On a side note, is there a legal definition for the word "resort"? It can't be a place with a swimming pool; many crappy motels have swimming pools. It can't be a golf course; most Strip resorts don't have a golf course. It can't be fun stuff to do; the Hoover Dam Lodge has skeet shooting, helicopter rides and boating trips but few would call it a resort. Circus Circus has an indoor amusement park. Is it a resort? The Silverton has fake waterfalls and mermaids. Sam's Town also has a fake waterfall complete with animatronic forest creatures and a laser light show... but it's not a resort... and yet it charges a resort fee.
I suppose "resort" is just one of those "cow manure" sales words that mean nothing: like "friendliest staff" or "best prices" or "voted #1 buffet".
When I was in NYC in February I stayed at the Belevedere. They hit me with a surprise resort fee, or whatever they called it. It was a decent hotel, but I can't think of anything that would qualify it as a resort. Other than a meager continental breakfast, I can't think of one benefit other than the room I received.

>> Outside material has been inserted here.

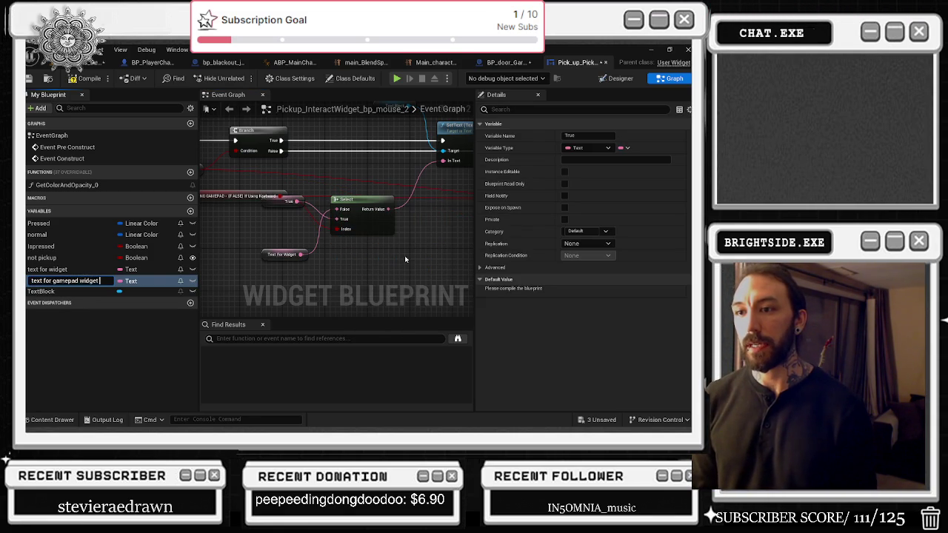
key(Return)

The hotel charges a facilities fee of $34.45 inclusive of tax per room, per night, in addition to the room rate. The fee provides the following services: Wi-Fi connection, 24/7 fitness center access, concierge services, local telephone calls, full business center services, which includes, internet access, printing, and fax services, complimentary package receiving, a nightly wine hour (5PM-6PM), 50% off our Continental breakfast buffet, 15% food credit for Churrascaria Plataforma, and 20% off on all CitySightseeing bus tours and packages.